Closing the Gap: The Quest to Understand Prime Numbers
- Author: Vicky Neale
- Subject: Prime numbers and prime gaps
- Publisher: Oxford University Press
- Publication date: 2017
- ISBN: 9780198788287

= Closing the Gap: The Quest to Understand Prime Numbers =

Book on prime numbers

Closing the Gap: The Quest to Understand Prime Numbers is a book on prime numbers and prime gaps by Vicky Neale, published in 2017 by the Oxford University Press. The Basic Library List Committee of the Mathematical Association of America has suggested that it be included in undergraduate mathematics libraries.

==Topics==
The main topic of the book is the conjecture that there exist infinitely many twin primes, dating back at least to Alphonse de Polignac (who conjectured more generally in 1849 that every even number appears infinitely often as the difference between two primes), and the significant progress made recently by Yitang Zhang and others on this problem. Zhang did not solve the twin prime conjecture, but in 2013 he announced a proof that there exists an even number $k$ that is the difference between infinitely many pairs of primes. Zhang's original proof shows only that $k$ is less than 70 million, but subsequent work by others including the highly collaborative efforts of the Polymath Project reduced this bound to 246, or even, assuming the truth of the Elliott–Halberstam conjecture, to 6.

The book is structured with chapters that alternate between giving the chronological development of the twin prime problem, and providing mathematical background on related topics in number theory; reviewer Michael N. Fried describes this unusual structure as a rondo with the chronological sequence as its refrain and the mathematical parts as its verses. The mathematical topics covered in these chapters include Goldbach's conjecture that every even number is the sum of two primes, sums of squares and Waring's problem on representation by sums of powers, the Hardy–Littlewood circle method for comparing the area of a circle to the number of integer points in the circle and solving analogous problems in analytic number theory, the arithmetic of quaternions, Fermat’s Last Theorem, the fundamental theorem of arithmetic on the existence and uniqueness of prime factorizations, almost primes, Sophie Germain primes, Pythagorean triples, and Szemerédi's theorem and its connections to primes in arithmetic progression.

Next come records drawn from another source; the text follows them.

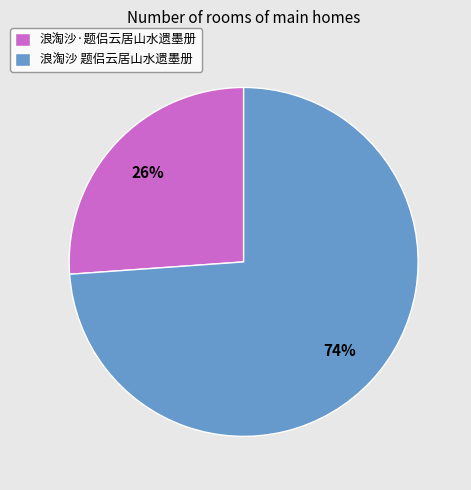

What is the ratio of the value at 浪淘沙 题侣云居山水遗墨册 to the value at 浪淘沙·题侣云居山水遗墨册?

2.8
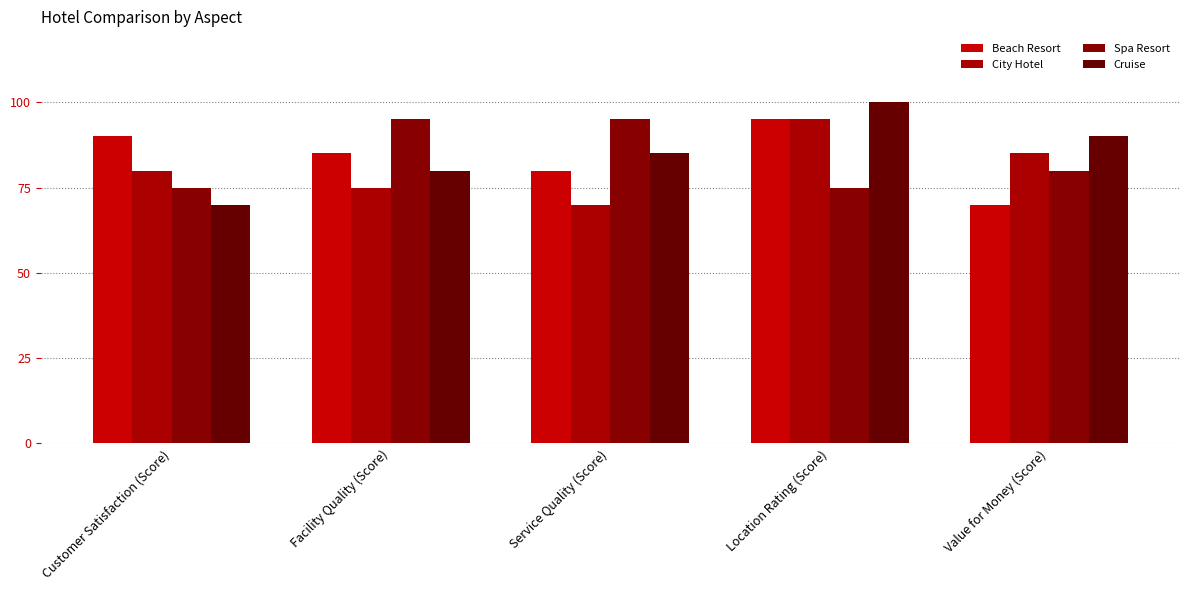

What is the difference between the highest and lowest values at Customer Satisfaction (Score)?

20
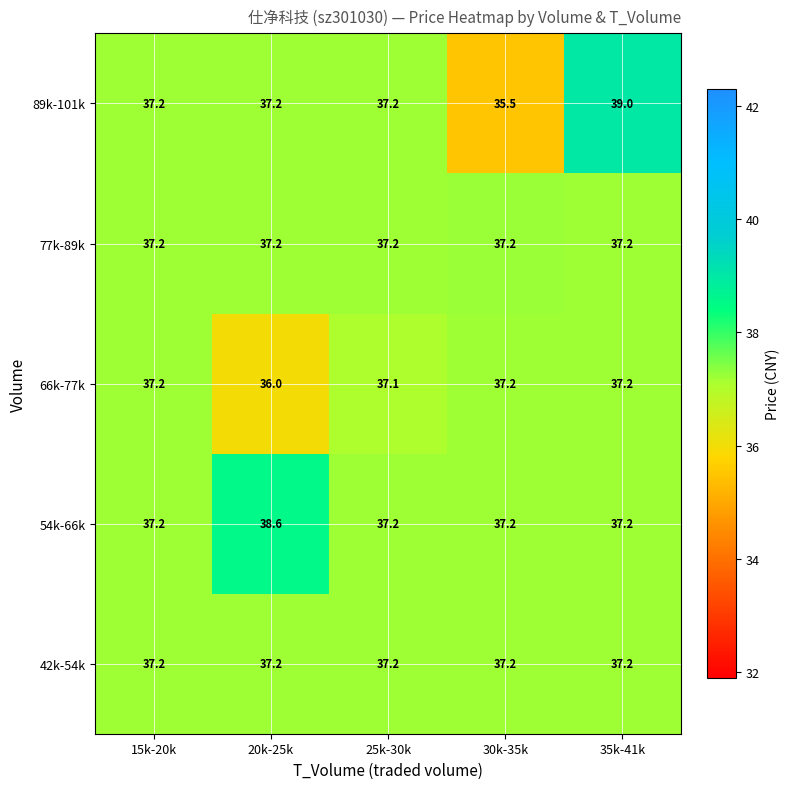

Which label corresponds to the largest value in the chart?

35k-41k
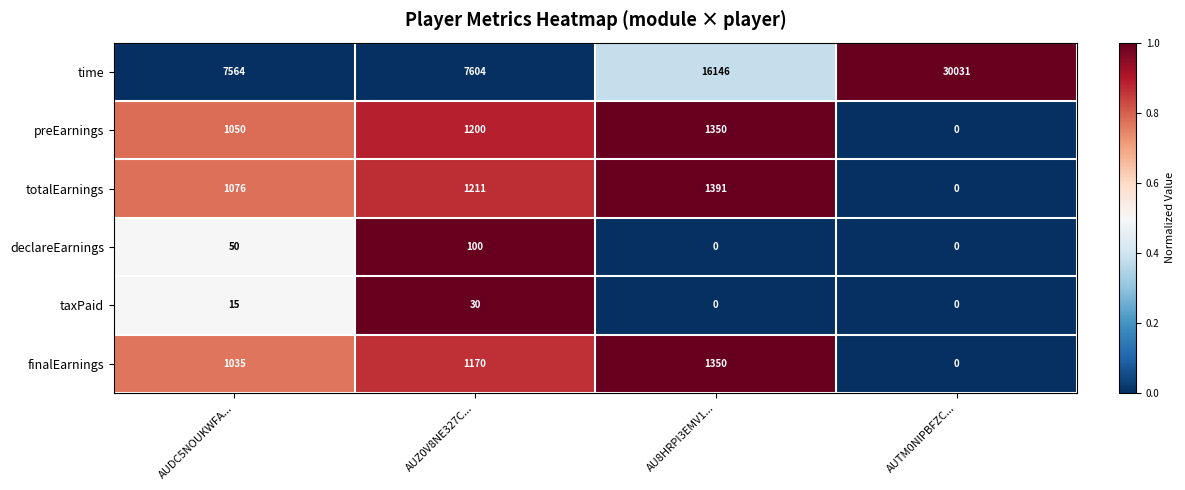

At which category is the sum across all series the highest?

AUTM0NIPBFZC...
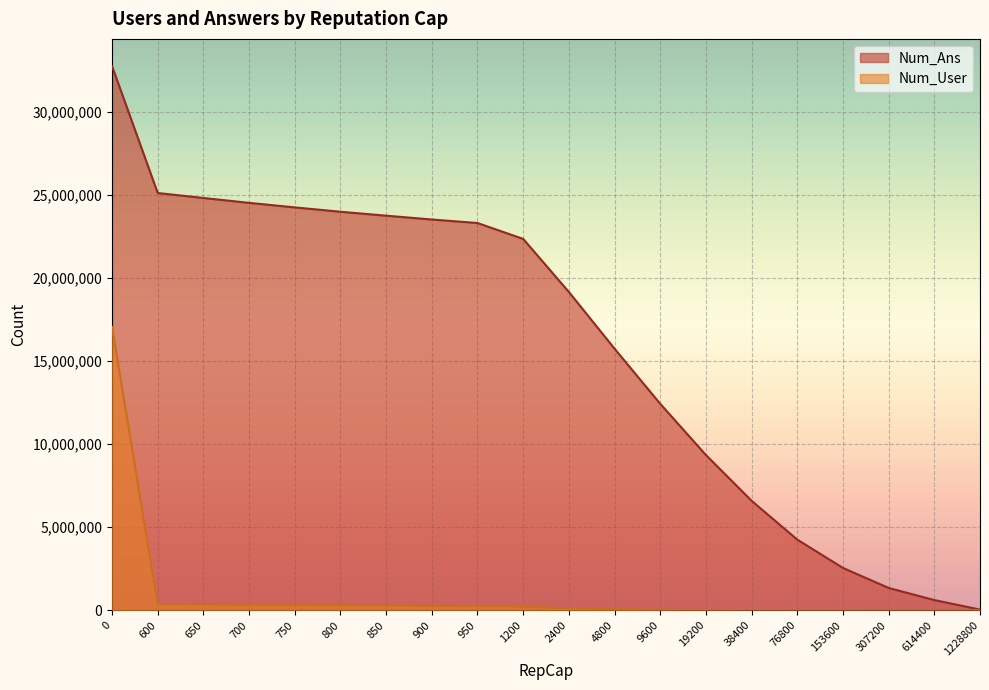

True or false: Num_Ans has a value of 49996221 at 0.

False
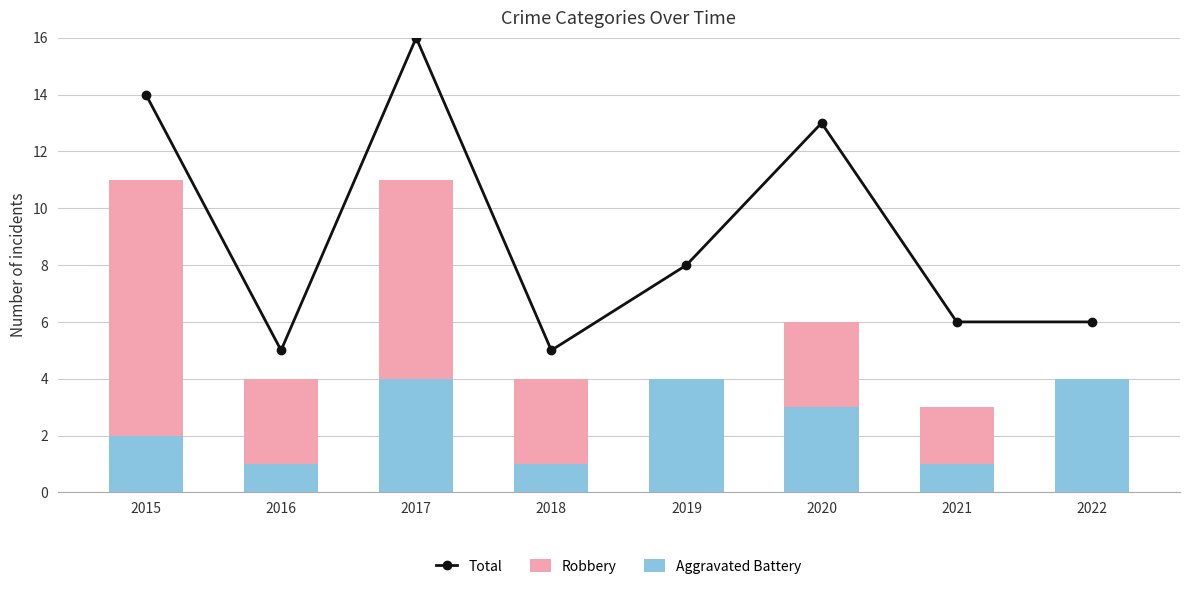

Which category has the lowest value in the Total series?

2016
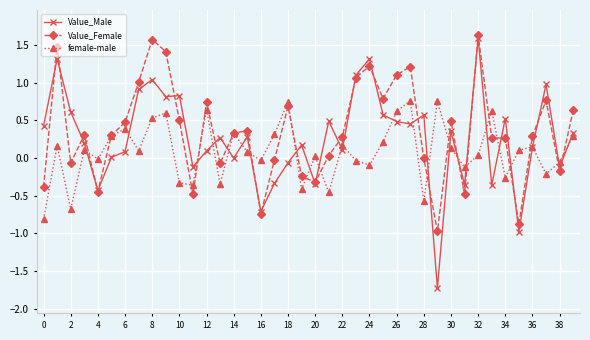

List the series in order of their peak value, lowest first.

female-male, Value_Male, Value_Female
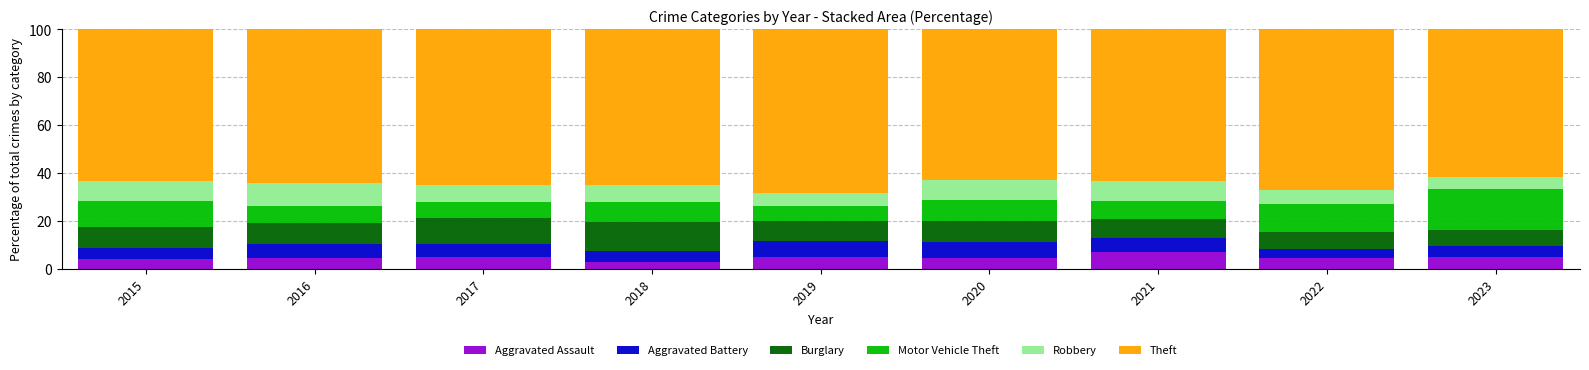

Count the number of data series in this chart.

6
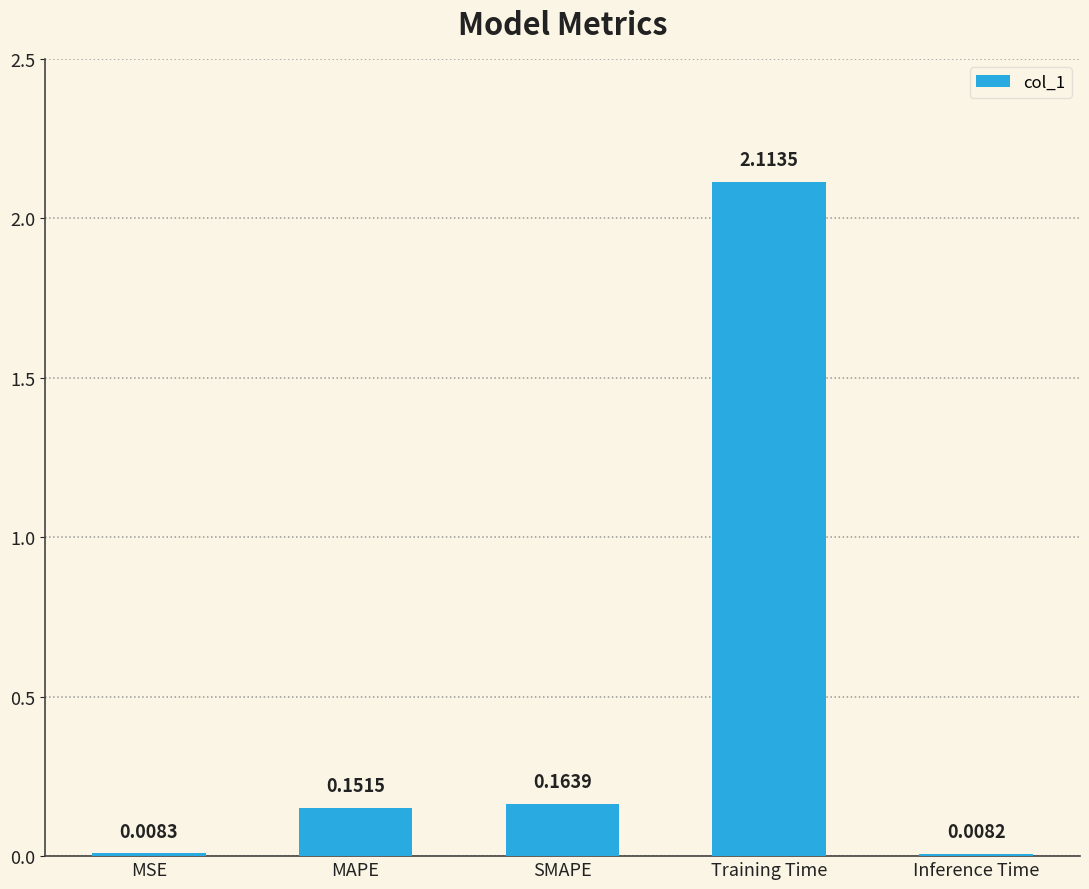

Which label corresponds to the smallest value in the chart?

Inference Time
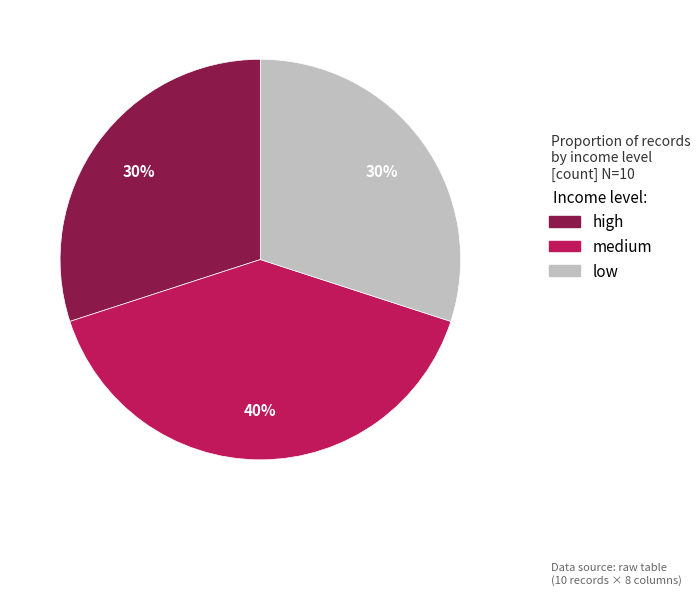

Does low account for over 50% of the chart?

No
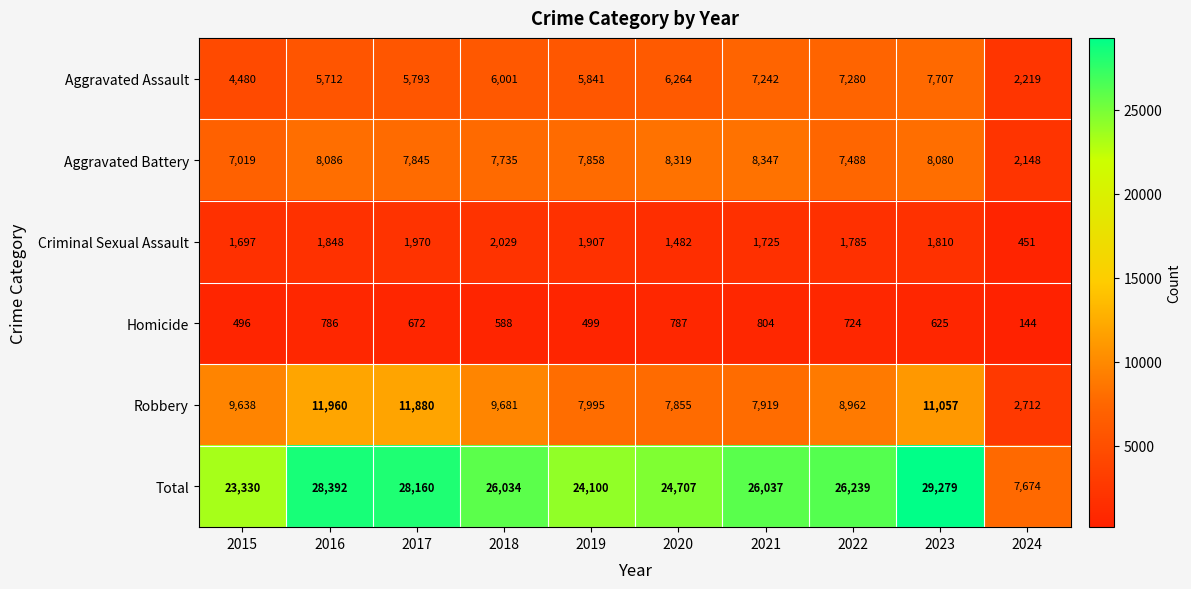

At 2021, list the series in order from smallest to largest.

Homicide, Criminal Sexual Assault, Aggravated Assault, Robbery, Aggravated Battery, Total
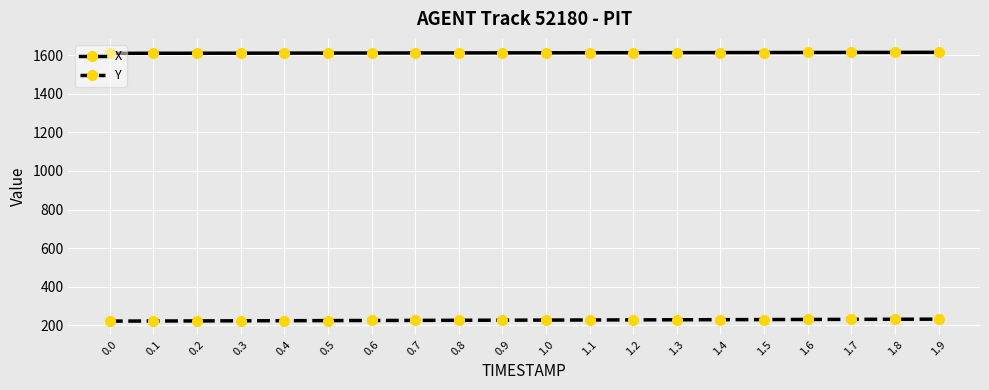

What is the average value of the X series?

1611.4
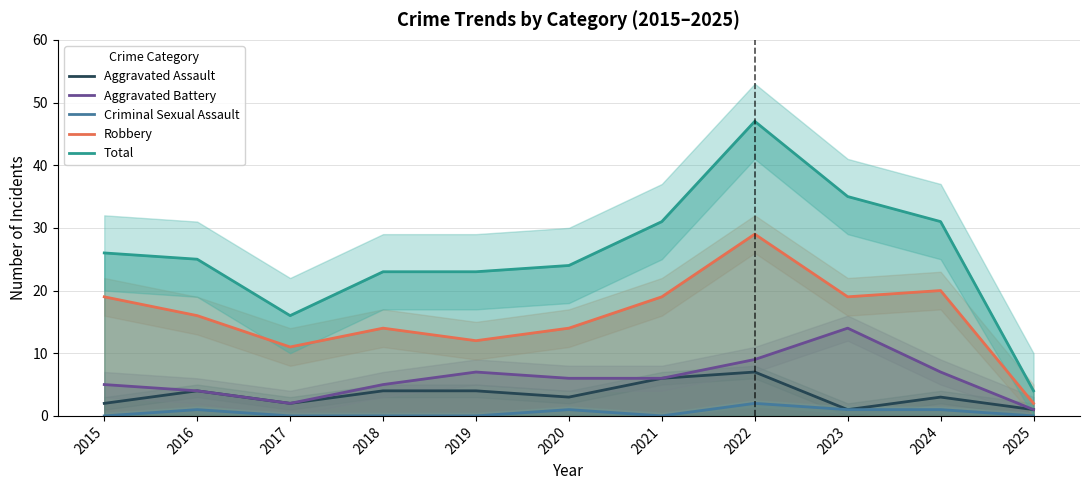

Which series has the largest range (max minus min)?

Total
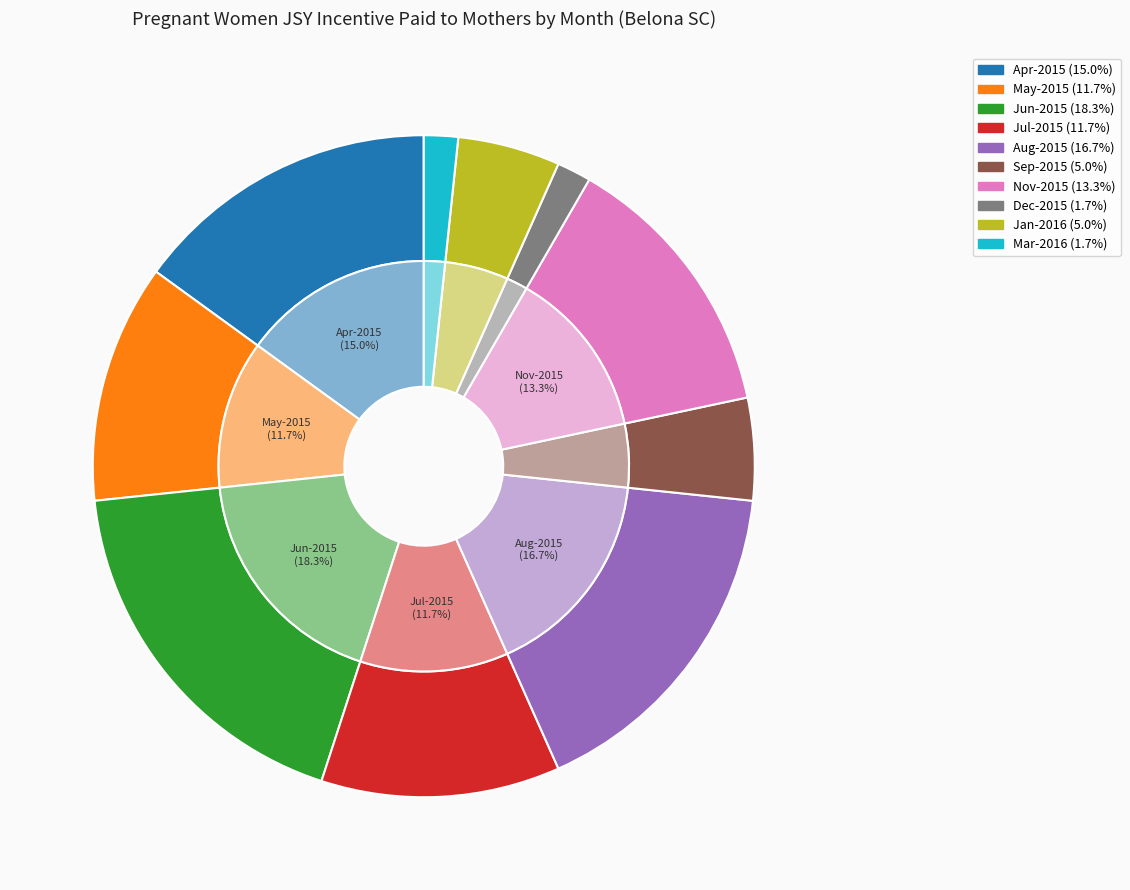

To the nearest percent, what portion does Nov-2015 represent?

13%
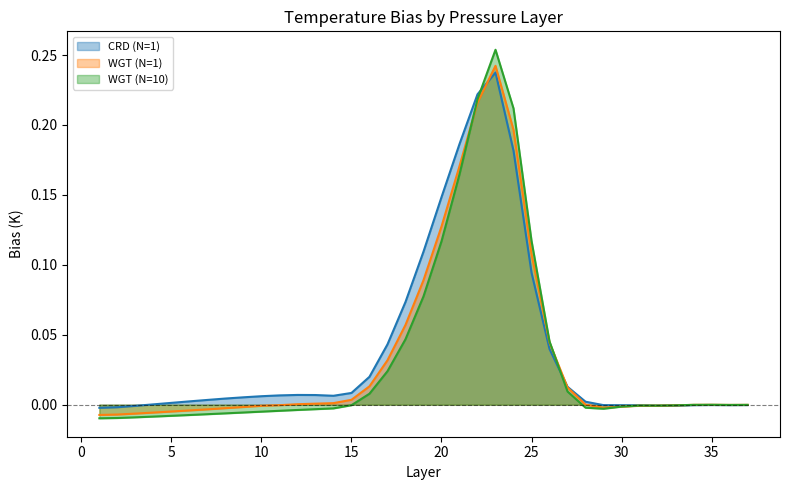

After their last crossing, which series has the higher values: WGT (N=1) or WGT (N=10)?

WGT (N=10)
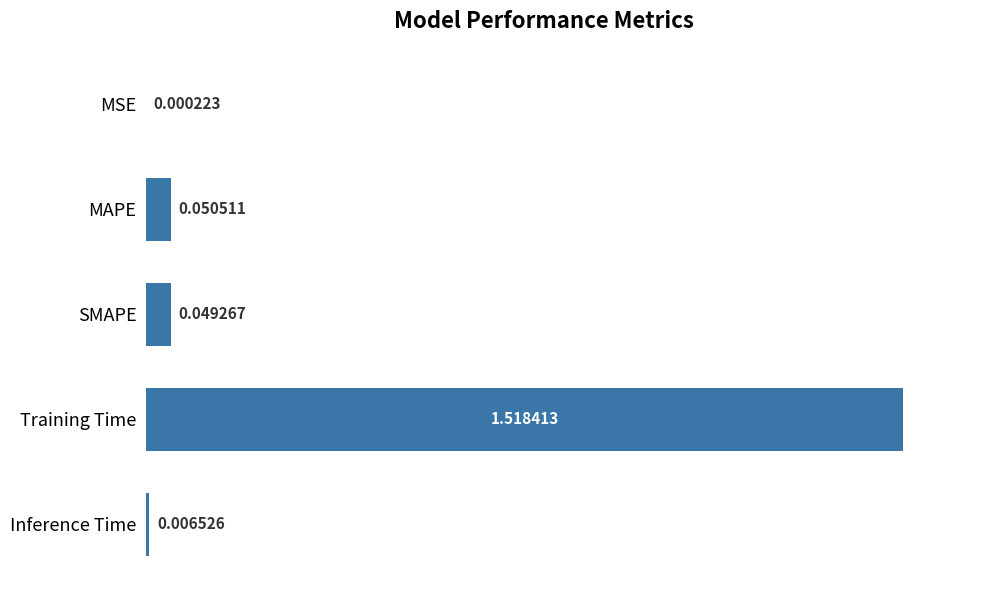

What is the average value?

0.3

Beyond its mathematical content, another theme of the book involves understanding the processes that mathematicians use to develop their mathematics, and "what it means to do research in mathematics", ranging from the stereotypical "single mathematician working on his own" exemplified by Zhang, to the global networked collaboration of the Polymath Project.

==Audience and reception==
The book is written for a general audience untrained in mathematics, and in many cases finds clever and accessible ways of explaining mathematical concepts using visual intuition, although in other cases she uses complicated formulas and algebra that could be intimidating. The book could also be of interest to mathematics students and professional mathematicians, and reviewer Michael N. Fried suggests that it could be helpful to mathematics educators in deepening their knowledge of mathematics, providing creative visual demonstrations of mathematical concepts, and inspiring collaborative techniques in education.

Reviewer Mark Hunacek writes that Neale's "prose is clear but not patronizing, precise but accessible. The result is a very enjoyable book". Fried calls it "consistently entertaining and enlightening", and reviewer Marianne Freiberger calls it "among the clearest popular accounts of maths I've read".